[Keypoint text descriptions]
========================================
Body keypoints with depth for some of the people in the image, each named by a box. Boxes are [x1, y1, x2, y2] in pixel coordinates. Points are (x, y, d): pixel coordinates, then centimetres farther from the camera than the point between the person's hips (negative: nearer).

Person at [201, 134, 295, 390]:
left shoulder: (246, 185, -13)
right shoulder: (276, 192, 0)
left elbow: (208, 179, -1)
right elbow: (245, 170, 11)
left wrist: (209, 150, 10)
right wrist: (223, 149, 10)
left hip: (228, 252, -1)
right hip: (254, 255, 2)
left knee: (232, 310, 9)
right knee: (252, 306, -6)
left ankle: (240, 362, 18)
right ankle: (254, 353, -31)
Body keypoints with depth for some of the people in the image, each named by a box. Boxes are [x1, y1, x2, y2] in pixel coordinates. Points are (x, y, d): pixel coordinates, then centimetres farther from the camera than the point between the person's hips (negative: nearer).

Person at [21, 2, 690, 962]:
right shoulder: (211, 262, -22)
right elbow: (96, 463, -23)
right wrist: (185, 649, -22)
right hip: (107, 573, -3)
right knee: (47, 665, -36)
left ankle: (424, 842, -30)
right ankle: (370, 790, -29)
========================================
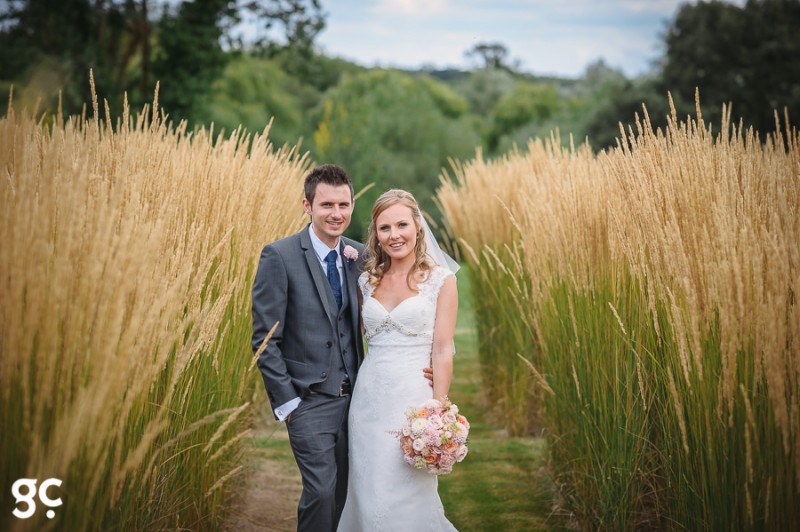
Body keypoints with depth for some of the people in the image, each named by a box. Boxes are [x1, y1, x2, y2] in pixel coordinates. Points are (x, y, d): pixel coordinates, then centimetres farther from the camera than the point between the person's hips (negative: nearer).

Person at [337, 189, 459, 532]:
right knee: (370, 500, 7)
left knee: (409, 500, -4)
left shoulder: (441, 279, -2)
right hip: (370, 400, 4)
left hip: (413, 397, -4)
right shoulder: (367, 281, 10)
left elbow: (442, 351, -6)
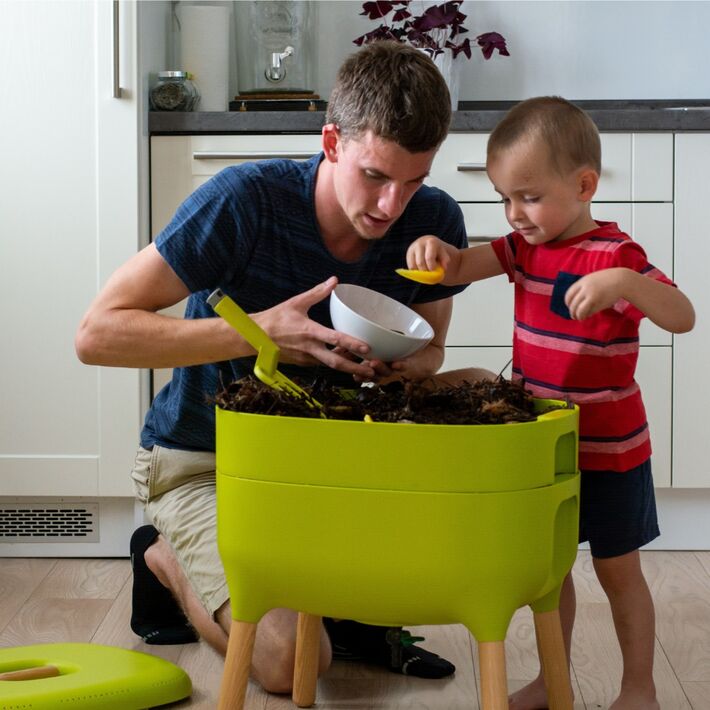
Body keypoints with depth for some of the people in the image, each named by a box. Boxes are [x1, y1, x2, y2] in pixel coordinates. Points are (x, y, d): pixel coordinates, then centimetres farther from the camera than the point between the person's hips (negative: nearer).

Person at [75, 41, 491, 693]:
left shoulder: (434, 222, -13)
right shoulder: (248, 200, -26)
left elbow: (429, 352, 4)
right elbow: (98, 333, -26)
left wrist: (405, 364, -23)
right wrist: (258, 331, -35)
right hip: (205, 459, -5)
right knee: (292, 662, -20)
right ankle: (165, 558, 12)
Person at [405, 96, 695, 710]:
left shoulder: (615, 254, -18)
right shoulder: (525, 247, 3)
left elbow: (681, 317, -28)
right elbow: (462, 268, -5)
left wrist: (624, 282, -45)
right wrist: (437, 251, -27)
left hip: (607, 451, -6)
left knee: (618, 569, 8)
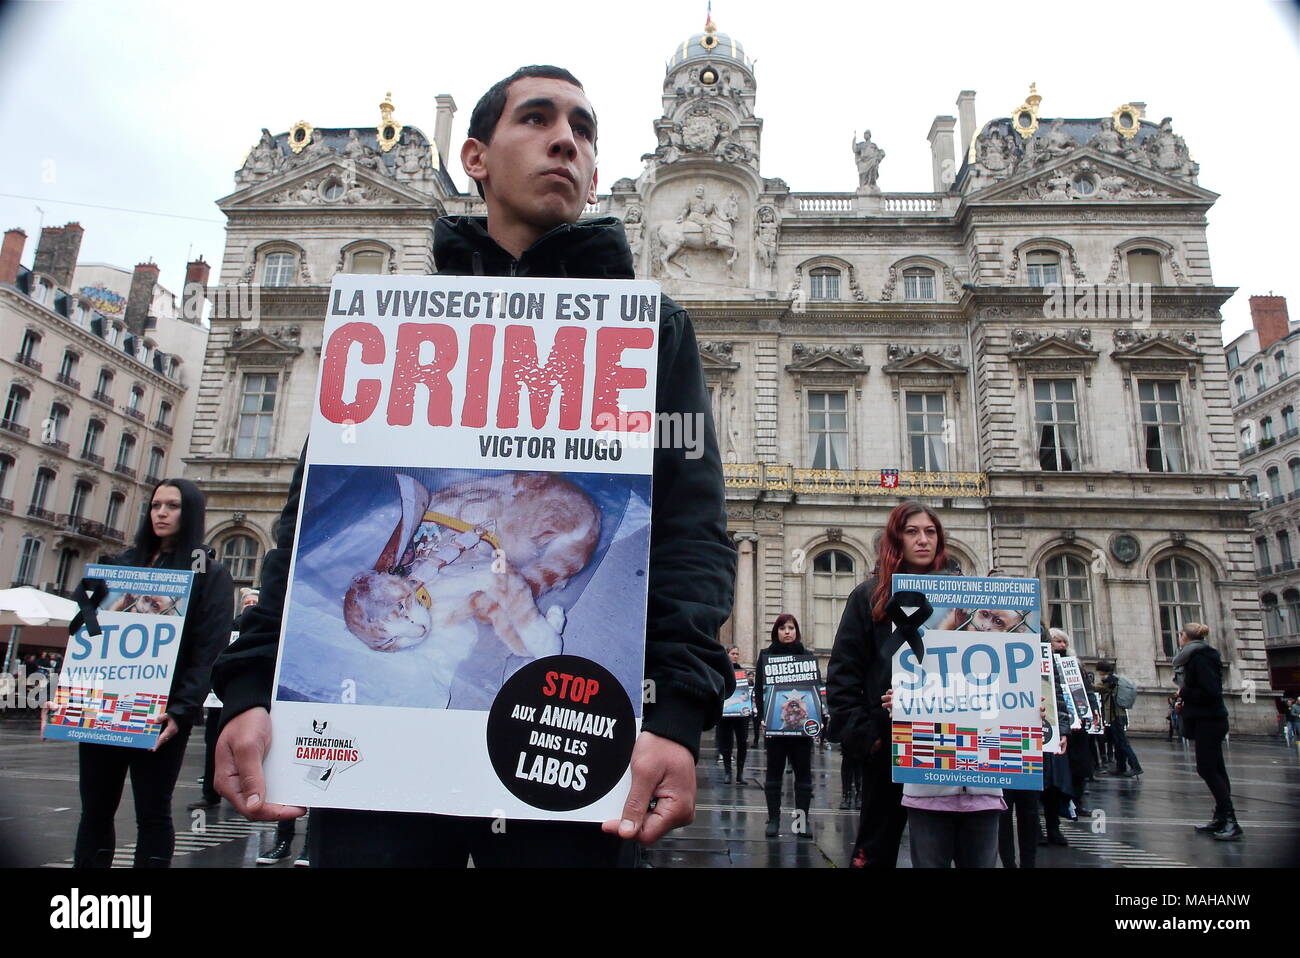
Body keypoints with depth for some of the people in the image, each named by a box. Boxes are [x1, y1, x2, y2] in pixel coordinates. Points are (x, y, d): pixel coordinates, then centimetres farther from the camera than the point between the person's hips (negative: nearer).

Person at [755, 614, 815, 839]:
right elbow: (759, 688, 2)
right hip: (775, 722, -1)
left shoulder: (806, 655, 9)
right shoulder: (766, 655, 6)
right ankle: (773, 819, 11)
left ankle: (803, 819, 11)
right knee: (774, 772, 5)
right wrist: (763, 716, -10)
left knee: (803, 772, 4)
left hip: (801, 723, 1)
========================================
Transcribe the records above from the line holding "left elbow: (429, 352, 4)" down to the line holding "left knee: (618, 569, 8)", inclusive, without adding anything.

left elbow: (429, 352, 4)
right elbow: (98, 333, -26)
left wrist: (405, 364, -23)
right wrist: (258, 331, -35)
right hip: (205, 459, -5)
right knee: (292, 662, -20)
right ankle: (165, 558, 12)
Person at [405, 96, 695, 710]:
left shoulder: (615, 254, -18)
right shoulder: (525, 247, 3)
left elbow: (681, 317, -28)
right elbow: (462, 268, -5)
left wrist: (624, 282, -45)
right wrist: (437, 251, -27)
left hip: (607, 451, -6)
left knee: (618, 569, 8)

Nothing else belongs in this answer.